Reputation:
I am struggling with a creating a query. It is related to a large and complicated database but for the sake of this post I have boiled the problem down to something simpler.
I have three tables X, Y, Z defined as
CREATE TABLE [dbo].[X](
[ID] [bigint] NOT NULL
)
CREATE TABLE [dbo].[Y](
[ID] [nchar](10) NOT NULL
)
CREATE TABLE [dbo].[Z](
[IDX] [bigint] NOT NULL,
[IDY] [nchar](10) NOT NULL
)
They contain the following data
Table X Table Y Table Z
ID ID IDX IDY
-- -- --- ---
1 A 1 A
2 B 1 B
3 C 1 A
I want to create a query that produces the following result
Count IDX IDY
===== === ===
2 1 A
1 1 B
0 1 C
0 2 A
0 2 B
0 2 C
0 3 A
0 3 B
0 3 C
My initial thought was
SELECT COUNT(*), X.ID, Y.ID
FROM
X
CROSS JOIN Y
FULL OUTER JOIN Z ON X.ID = Z.IDX AND Y.ID = Z.IDY
GROUP BY X.ID, Y.ID
but this turns out to be on the wrong road.

========

• Required task
Answer these questions about the post on the SQL query:
1. What data type is the ID column of table X?
2. In the desired result, what Count is given for IDX 1 and IDY A?
3. What join comes right after CROSS JOIN Y in the initial query?
The records have no connection to this.

• Extracted records
========

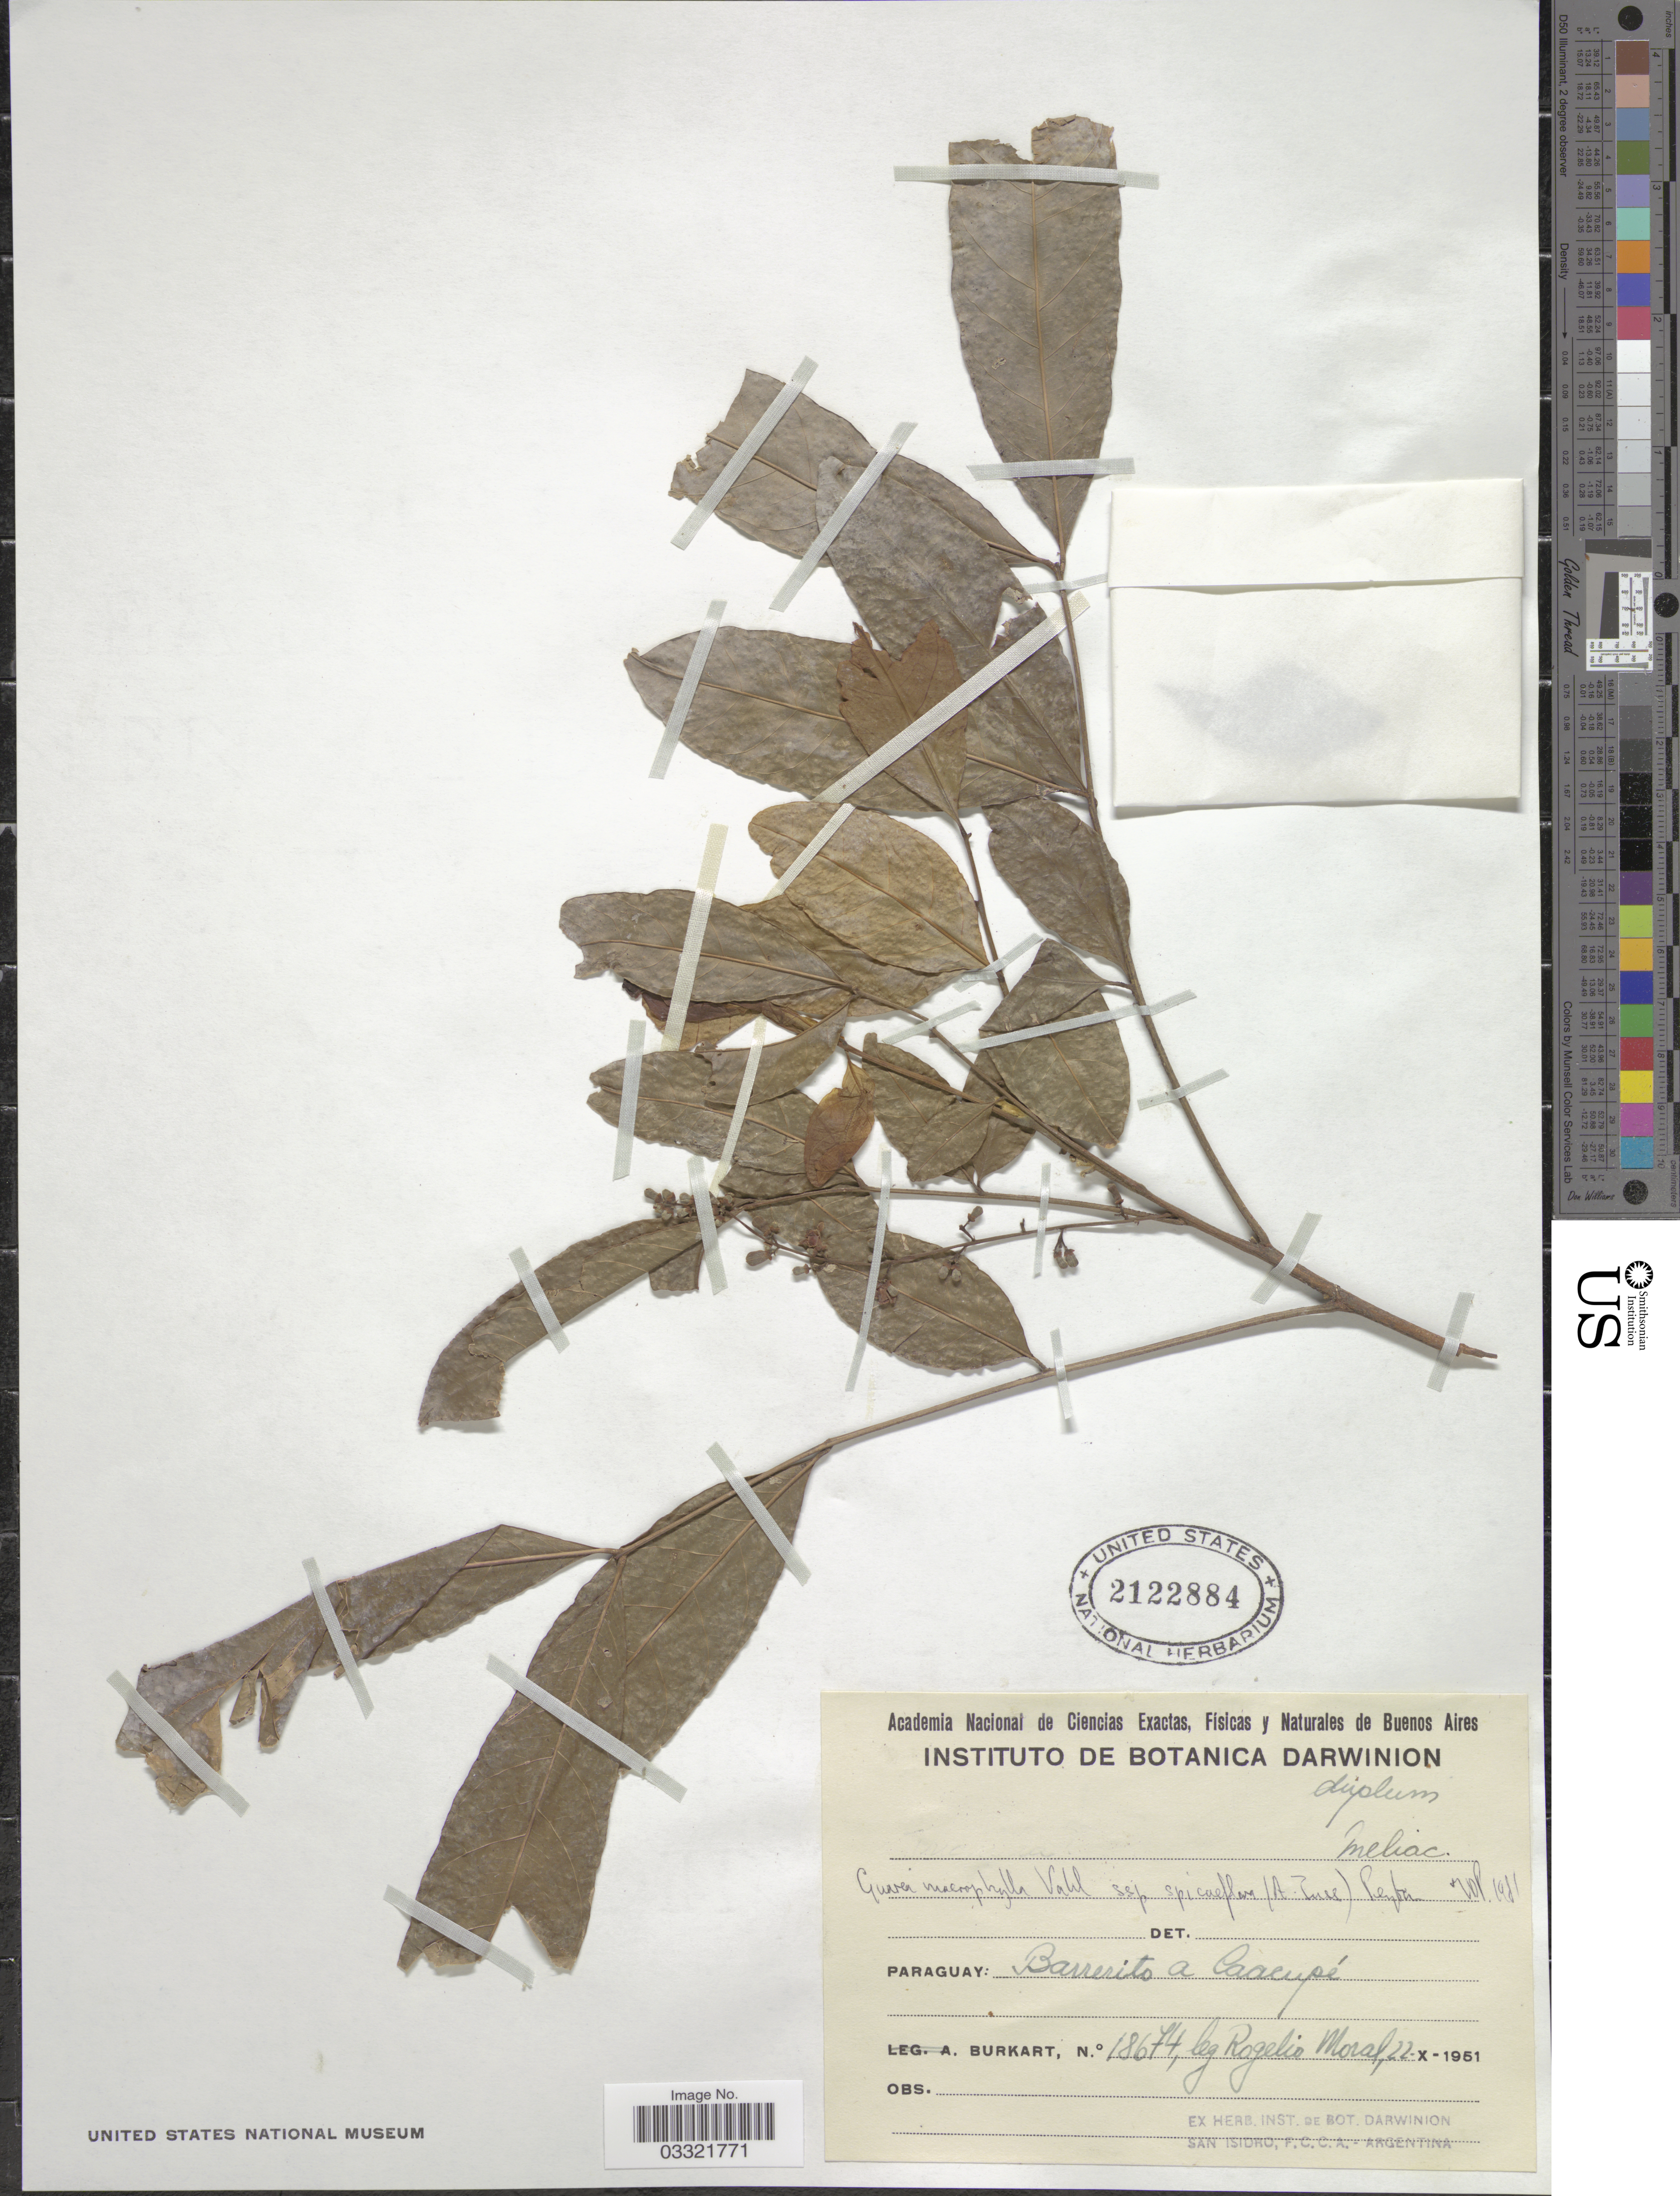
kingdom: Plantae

========

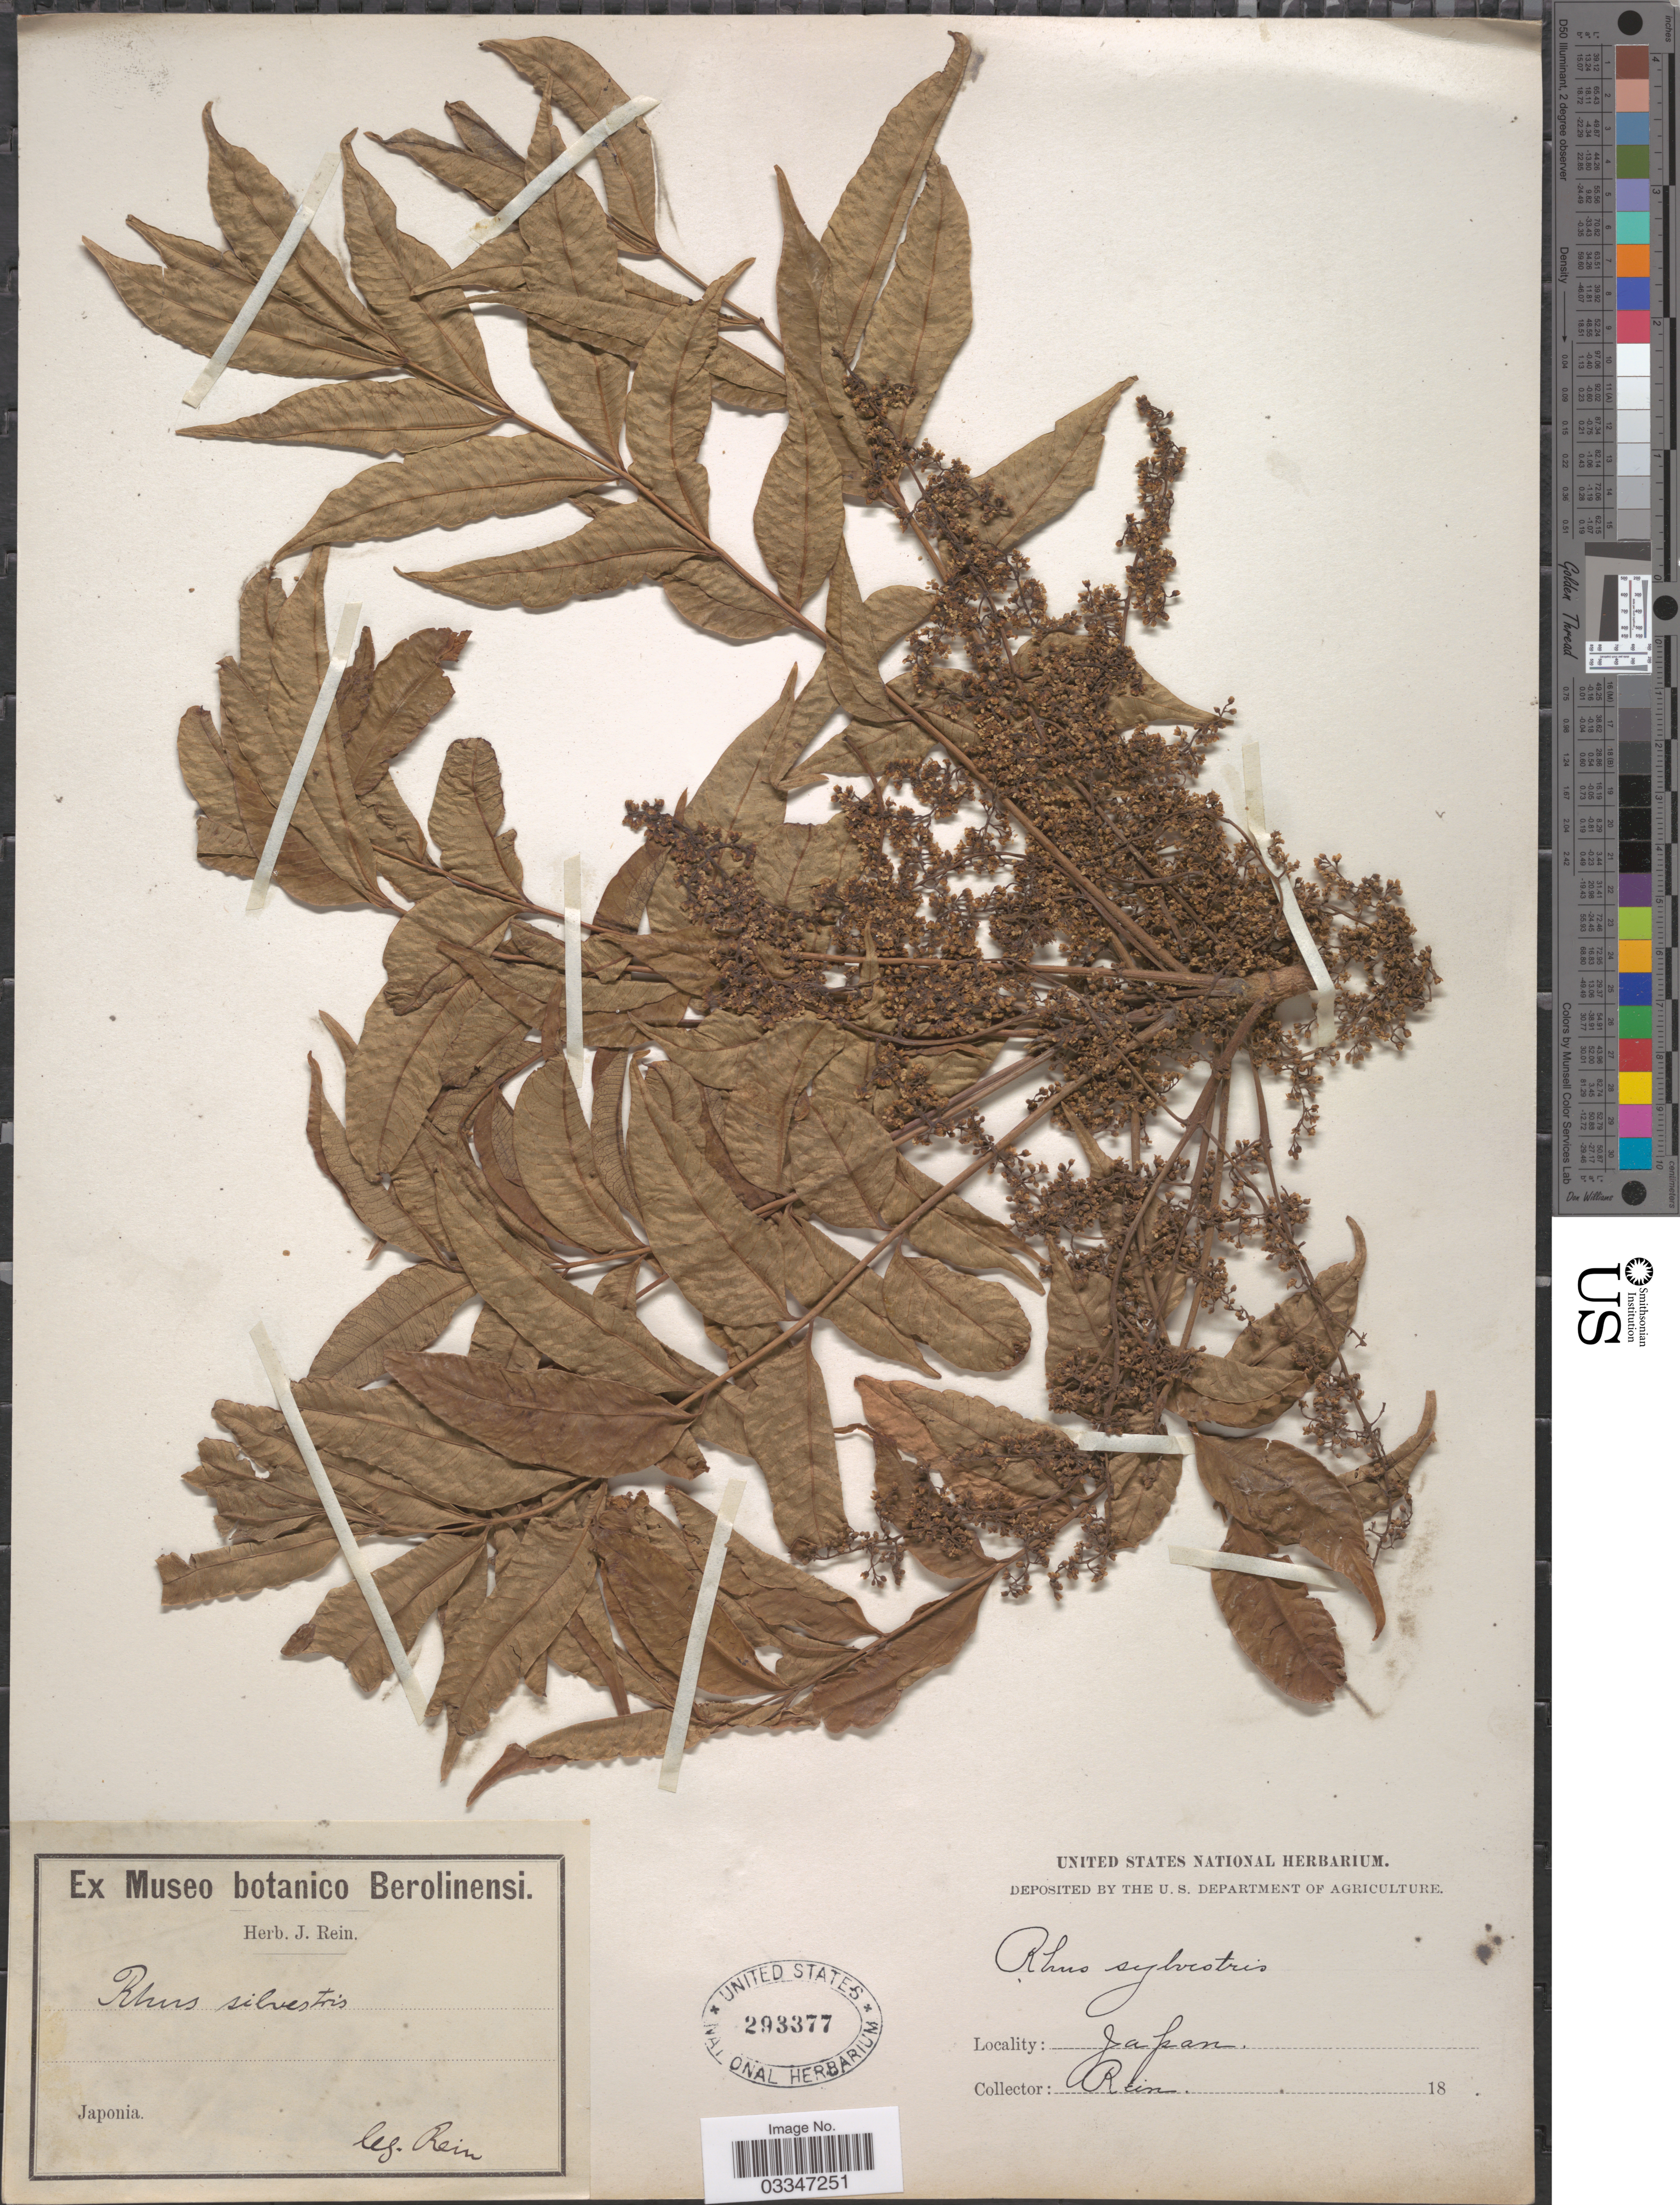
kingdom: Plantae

========

• Complete output
1. bigint
2. 2
3. FULL OUTER JOIN